### THE DATA ###
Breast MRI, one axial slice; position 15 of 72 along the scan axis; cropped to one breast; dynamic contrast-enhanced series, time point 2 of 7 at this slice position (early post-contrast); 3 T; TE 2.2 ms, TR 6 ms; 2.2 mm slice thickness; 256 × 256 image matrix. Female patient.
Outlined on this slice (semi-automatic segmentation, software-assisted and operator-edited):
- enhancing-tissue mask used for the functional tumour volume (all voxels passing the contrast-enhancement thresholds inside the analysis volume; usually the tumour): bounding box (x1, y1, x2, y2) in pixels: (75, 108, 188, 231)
###
TASK DIRECTIONS
Only the lines from the one with "Outlined on this" through the end of the data belong in the answer, each reproduced exactly.

OUTPUT BELOW
Outlined on this slice (semi-automatic segmentation, software-assisted and operator-edited):
- enhancing-tissue mask used for the functional tumour volume (all voxels passing the contrast-enhancement thresholds inside the analysis volume; usually the tumour): bounding box (x1, y1, x2, y2) in pixels: (75, 108, 188, 231)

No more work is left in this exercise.